[Date Prev][Date Next][Thread Prev][Thread Next][Date Index][Thread Index]

Re: [HTCondor-users] Some jobs held on HTcondor 8.0

On 7/10/2013 12:29 PM, Russell Poyner wrote:
We are in the process of upgrading to HTcondor 8.0, and getting
intermittant errors where condor can't open output files causing the
jobs to be held.

The scenario:

1. Submit a group jobs from a single submit file.
2. Some jobs run and others are immediately held.
3. The held jobs report errors like:

007 (602.000.000) 07/10 07:59:46 Shadow exception!
Error from slot1@xxxxxxxxxxxxxxxxxx <mailto:slot1@xxxxxxxxxxxxxxxxxxx>:
Failed to open ‘/home/user/cond_result/newfast-MR2/output-243.txt’ as
standard output: No such file or directory (errno 2)
Code 7 Subcode 2

I've already checked the relevant permissions, which seems an unlikely
source since most of the jobs in the batch run fine.

Perhaps a config issue?
Some type of race?


Hi Russell, regards from UW Comp Sci a couple blocks down the street!

Perhaps this shared file system mount on this particular machine (iris-5.ece) is stale or failed for some reason. You mention that most jobs in the batch run fine... do the some jobs fail and some work *on the same execute node* ? Or is the set of machines that fail to run jobs disjoint from the set of machines that successfully run jobs? If so, that is a strong indicator that something is wrong with the mounts of /home on a subset of your pool.

▸ EXERCISE REQUIREMENTS
Extend the HTCondor held-jobs thread from its last sentence. You won't need the records for this.

▸ DATA UNDER STUDY
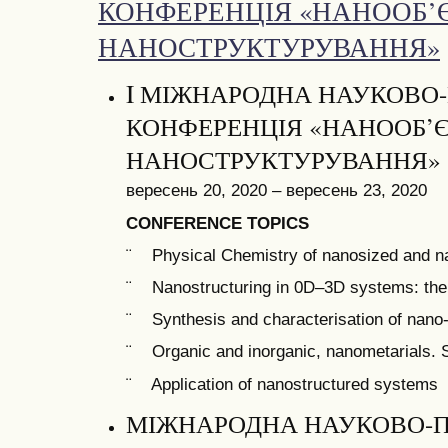
КОНФЕРЕНЦІЯ «НАНООБ’Є
НАНОСТРУКТУРУВАННЯ»
I МІЖНАРОДНА НАУКОВО
КОНФЕРЕНЦІЯ «НАНООБ’Є
НАНОСТРУКТУРУВАННЯ» (
вересень 20, 2020 – вересень 23, 2020
CONFERENCE TOPICS
¨ Physical Chemistry of nanosized and na
¨ Nanostructuring in 0D–3D systems: the
¨ Synthesis and characterisation of nano
¨ Organic and inorganic, nanometarials. 
¨ Application of nanostructured systems
МІЖНАРОДНА НАУКОВО-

▸ ANSWER AREA
Or perhaps not all the machines in your pool mount the same file servers at the same place. If this is the case, then the admins should set HTCondor's FILESYSTEM_DOMAIN knob correctly so HTCondor knows which machines share which sets of file system mounts.

If none of the above pans out, then a couple other quick questions:

1. Is /home/user/... mounted via autofs or some other type of automounter?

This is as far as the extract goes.